Hence, the production of bicycles was started in Ohio in the fiscal year 1936 and that the production was comprised of the different range of bicycles. Moreover, the sales of these bicycles took place under the brand name of Murray as well as the private labels of retailers who had a strong position.

Moreover, there also seemed to be a strong competition in this market in which Murray and its competitors were operating.On the other hand, in the fiscal year 1984 the company performed a manufacturing of one-third of the bicycles as well.

However, the other product in which during that product’s production,Murray was involved in including the power movers in which it became involved in the fiscal year 1986.Moreover,by the year of 1984, it was able capture large slice of the market due to this product.

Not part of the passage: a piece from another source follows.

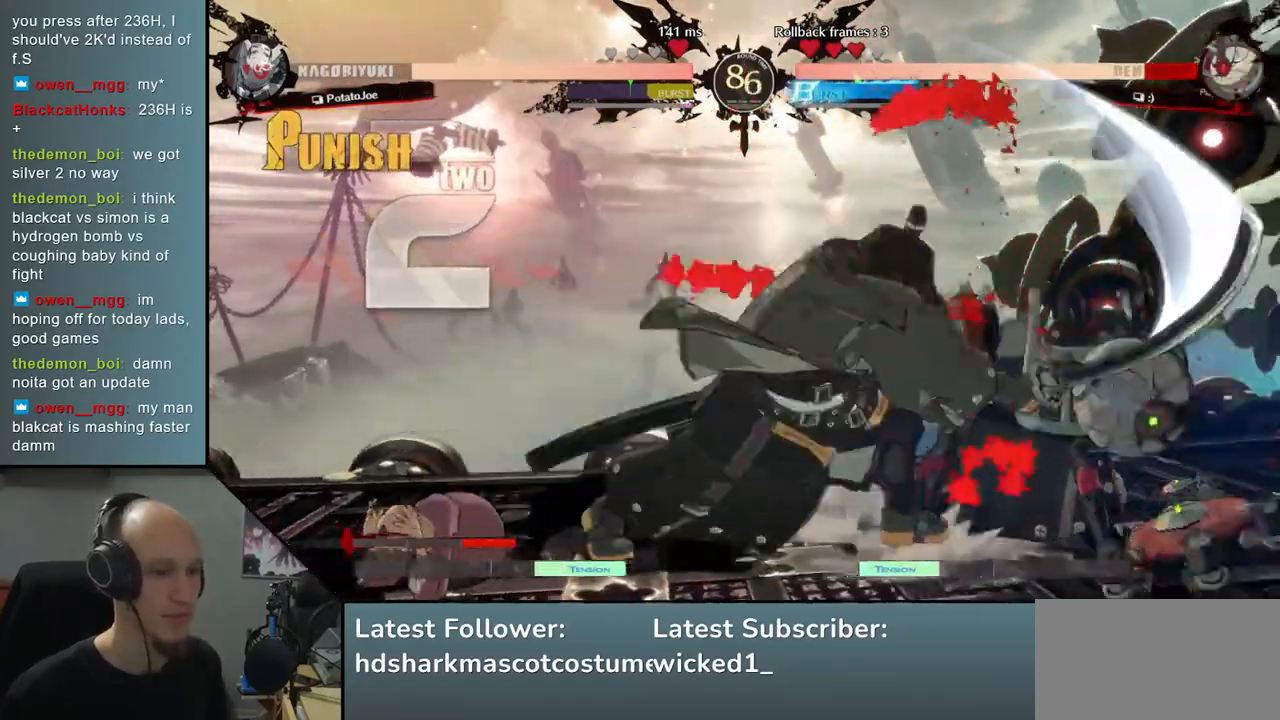
{"buttons": [], "left_stick": "center", "right_stick": "center", "events": [[83, "TRIANGLE", "up"]]}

Like the bicycles, the power movers were also available in a wide range.Hence, these power movers were the main reason due to which the performance of Murray Company turned better, but on the other hand, the bicycles affected the performance of a business on a large scale.

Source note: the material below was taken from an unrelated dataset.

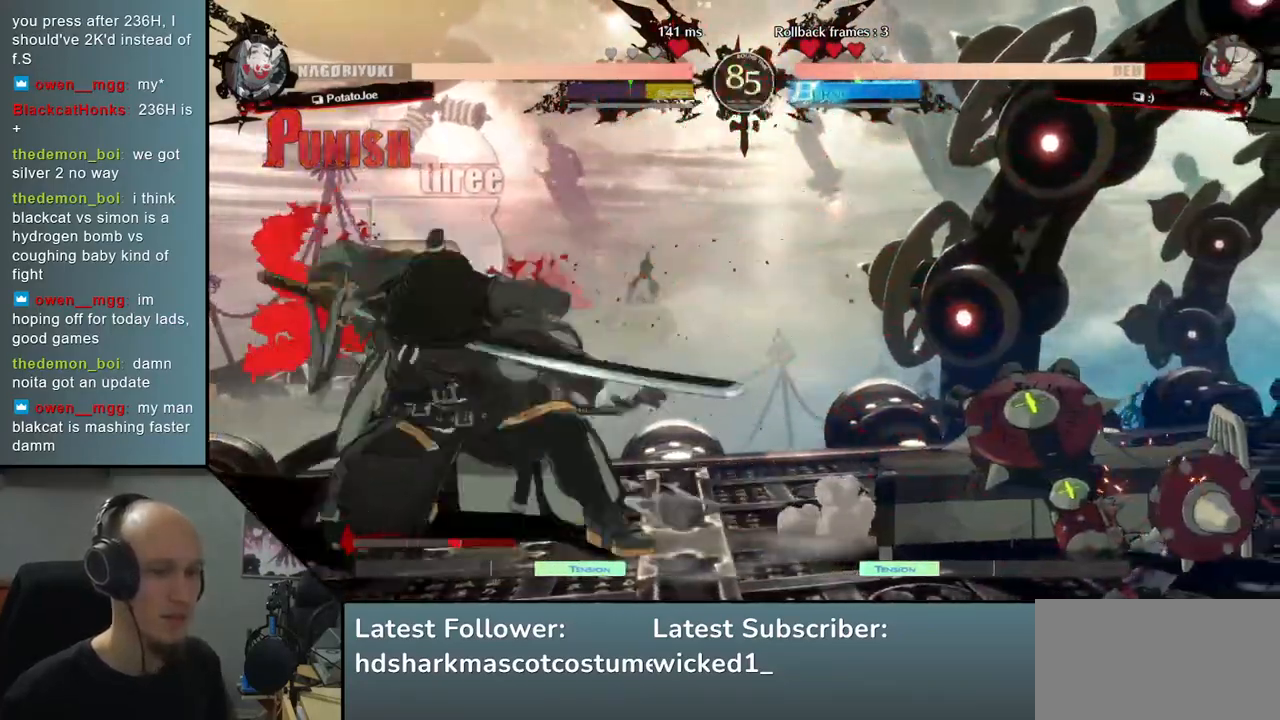
{"buttons": [], "left_stick": "down", "right_stick": "down", "events": [[117, "left_stick", "right"], [117, "right_stick", "right"], [150, "L2", "down"], [183, "left_stick", "center"], [183, "right_stick", "center"], [217, "L2", "up"], [333, "left_stick", "down"], [333, "right_stick", "down"], [417, "TRIANGLE", "down"], [483, "TRIANGLE", "up"]]}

In addition to this, by taking account of the industry trends related to the bicycle industry, they grew at a rate of almost 7.80% and this growth seemed to be effective.However, the increase in imports at a rate of 50% resulted in a highly adverse effect over the domestic producers of bicycles. Hence, the models that are related to the power mowers include the tillers, snow blowers and plows.

PROBLEM STATEMENT

By taking into consideration the earnings of Murray Ohio, it reflected a decline in the earnings in a fiscal year 1984 in comparison to the fiscal year 1983. In addition, the other problem that was faced by the company was in relation to the rise of cheap imports into the country.

This also resulted in the decreased profit margins of Ohio as well and there was an impact upon the financial performance of Murray Company, which is evident from the financial statements of the Ohio.

CASE ANALYSIS

By taking account of the company’s annual report for the fiscal year 1984,it is evident that the previous year 1984 turned out to be quite difficult for the company. This resulted due to the decrease in the total sales as well as there was also a decrease in the earnings of the company.

Despite this, there were some of the reasons, which gave rise to the fall in these earnings.Moreover,it is worth mentioning that this reduction in Murray’s earnings took place due to the rise of the imports that were related to the bicycles.

The increase in percentage terms was 55.00% and this massive increase resulted in adversely affecting the pricing of these bicycles, its sales and as well as the production levels.

Moreover, the second reason in reducing Ohio’s earnings was the intense domestic competition in these product lines that were related to Murray Company. Hence, by analyzing the facts reflected in the case, it can be mentioned that the profitability of Murray Company was also affected.

It is also worth mentioning that the sales of Ohio are showing a decreasing trend up to the fiscal year 1984 and in percentage terms.The sales are showing a decreasing trend by almost 1.00%.

Hence, this can be assumed that the performance can be improved in the coming period by devising certain effective strategies that will result in the improvement of a financial performance of Murray Co.

In addition to this, the rate in which they are growing is 10%, which may also have the ability to overcome the issue based upon the earnings of Murray.Moreover,there is an issue in relation to the cheap imports.However, by taking account of the 1984 annual report it is also evident that the majority of the decrease took place due to the bicycle segment.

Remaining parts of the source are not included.